Подходят ещё офицеры.
— Тебя освободил Мейсон? — Спрашивает генерал, который, если мне не изменяет память, может быть Белиалом[274].
— Никто никого не выпускает из Тартара. Генерал сам возглавил побег, — говорю я.
Кажется, они впервые замечают меня.
— Кто это? — спрашивает Белиал.
— Просто проводник, — отвечаю я. — Генерал освободил нас из Тартара, поэтому в знак благодарности я показал ему кратчайший путь обратно сюда.
Вперёд остальных выходит самый старый и потрёпанный в боях офицер. Это Бафомет, один из первых неофитов Люцифера.
— Целая история, генерал, — говорит он. — Она может дать ответ на волнующий вопрос. Когда мы услышали грохот на юге, Мейсон Фаим приказал нам использовать артиллерию, чтобы уничтожить весь тот район Пандемониума. Я отказался выполнить приказ. Стрельба по соплеменникам никогда не входила в наши планы. Я убедил большую часть офицерского корпуса примкнуть ко мне. Теперь, похоже, Мейсон Фаим исчез, как утверждают, готовя свой собственный альтернативный военный план.

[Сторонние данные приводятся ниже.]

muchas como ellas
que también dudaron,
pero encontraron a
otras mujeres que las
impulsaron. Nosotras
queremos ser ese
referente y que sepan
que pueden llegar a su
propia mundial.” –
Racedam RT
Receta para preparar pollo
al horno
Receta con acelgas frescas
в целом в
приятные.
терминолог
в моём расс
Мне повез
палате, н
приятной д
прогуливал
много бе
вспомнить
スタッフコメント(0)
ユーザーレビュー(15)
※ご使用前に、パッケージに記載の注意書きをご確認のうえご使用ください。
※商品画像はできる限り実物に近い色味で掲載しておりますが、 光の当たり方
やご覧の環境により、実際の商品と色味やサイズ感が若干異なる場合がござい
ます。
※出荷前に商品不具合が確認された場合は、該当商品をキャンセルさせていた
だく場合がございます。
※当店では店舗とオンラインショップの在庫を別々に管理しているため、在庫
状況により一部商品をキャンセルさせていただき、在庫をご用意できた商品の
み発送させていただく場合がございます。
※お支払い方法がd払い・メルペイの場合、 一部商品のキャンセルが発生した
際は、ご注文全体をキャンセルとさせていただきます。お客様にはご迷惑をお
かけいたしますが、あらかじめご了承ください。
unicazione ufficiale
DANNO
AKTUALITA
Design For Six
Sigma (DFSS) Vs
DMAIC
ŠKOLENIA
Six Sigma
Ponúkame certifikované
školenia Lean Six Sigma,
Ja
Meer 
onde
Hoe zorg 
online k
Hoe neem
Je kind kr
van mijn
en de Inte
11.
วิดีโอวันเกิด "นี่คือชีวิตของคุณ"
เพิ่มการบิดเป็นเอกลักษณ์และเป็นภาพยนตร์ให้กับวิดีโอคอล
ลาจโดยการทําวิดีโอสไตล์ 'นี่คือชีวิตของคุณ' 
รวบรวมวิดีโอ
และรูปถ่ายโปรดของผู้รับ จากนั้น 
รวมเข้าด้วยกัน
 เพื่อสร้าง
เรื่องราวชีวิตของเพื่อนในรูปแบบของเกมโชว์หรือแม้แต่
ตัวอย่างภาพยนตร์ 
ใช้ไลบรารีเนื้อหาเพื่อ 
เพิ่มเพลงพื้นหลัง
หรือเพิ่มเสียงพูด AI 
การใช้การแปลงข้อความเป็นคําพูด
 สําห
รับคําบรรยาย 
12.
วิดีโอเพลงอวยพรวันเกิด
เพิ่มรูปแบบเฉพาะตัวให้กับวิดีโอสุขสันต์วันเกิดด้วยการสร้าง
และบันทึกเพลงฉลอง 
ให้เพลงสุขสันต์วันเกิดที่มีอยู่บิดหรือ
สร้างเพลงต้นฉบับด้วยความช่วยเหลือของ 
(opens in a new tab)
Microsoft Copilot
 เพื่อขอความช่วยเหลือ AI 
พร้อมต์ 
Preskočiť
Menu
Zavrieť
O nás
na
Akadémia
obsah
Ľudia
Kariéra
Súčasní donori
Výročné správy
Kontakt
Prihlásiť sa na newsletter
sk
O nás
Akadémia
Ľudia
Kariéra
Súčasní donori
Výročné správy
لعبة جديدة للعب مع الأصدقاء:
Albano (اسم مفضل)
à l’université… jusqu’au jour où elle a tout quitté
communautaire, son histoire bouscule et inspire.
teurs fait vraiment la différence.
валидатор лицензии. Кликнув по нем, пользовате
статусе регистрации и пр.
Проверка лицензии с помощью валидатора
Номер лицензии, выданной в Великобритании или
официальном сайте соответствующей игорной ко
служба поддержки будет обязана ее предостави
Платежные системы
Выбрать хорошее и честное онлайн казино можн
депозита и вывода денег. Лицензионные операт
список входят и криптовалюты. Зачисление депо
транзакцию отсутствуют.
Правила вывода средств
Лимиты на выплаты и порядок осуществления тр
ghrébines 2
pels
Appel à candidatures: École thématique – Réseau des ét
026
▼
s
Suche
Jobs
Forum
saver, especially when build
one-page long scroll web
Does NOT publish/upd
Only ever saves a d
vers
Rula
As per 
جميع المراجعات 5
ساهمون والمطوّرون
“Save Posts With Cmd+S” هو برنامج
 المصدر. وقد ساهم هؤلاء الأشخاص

— Какой план? — Спрашивает Семиаза.
— Понятия не имею.
Бледный офицер подходит и становится рядом с Бафометом. Думаю, это генерал Шакс[275].
— Правда заключается в том, что у многих из нас всё сильнее нарастали сомнения по поводу этой войны смертных. Какая всем нам польза, если и ад, и рай будут разрушены? — Семиаза делает шаг вперёд и жестом приглашает остальных офицеров подойти поближе. — Уничтожение обоих миров всегда входило в планы Мейсона Фаима. Позвольте, я расскажу, что знаю, и вы поймёте, почему он изгнал меня.
Пока они разговаривают, я ускользаю через ту же тень, через которую мы явились.
Я выхожу в старом кабинете Люцифера. Мейсон полностью захватил его. Все изображавшие грехопадение адовские картины и гобелены исчезли. Возможно, их здесь никогда и не было. Эта версия кабинета Люцифера выглядит как офис на верхнем этаже Нью-Йоркской фондовой биржи. Хорошая облицовка. Мягкие кресла. Много дорогих на вид картин на стенах. Я предпочитаю убойное искусство Люцифера. По крайней мере, оно не выглядело арендованным.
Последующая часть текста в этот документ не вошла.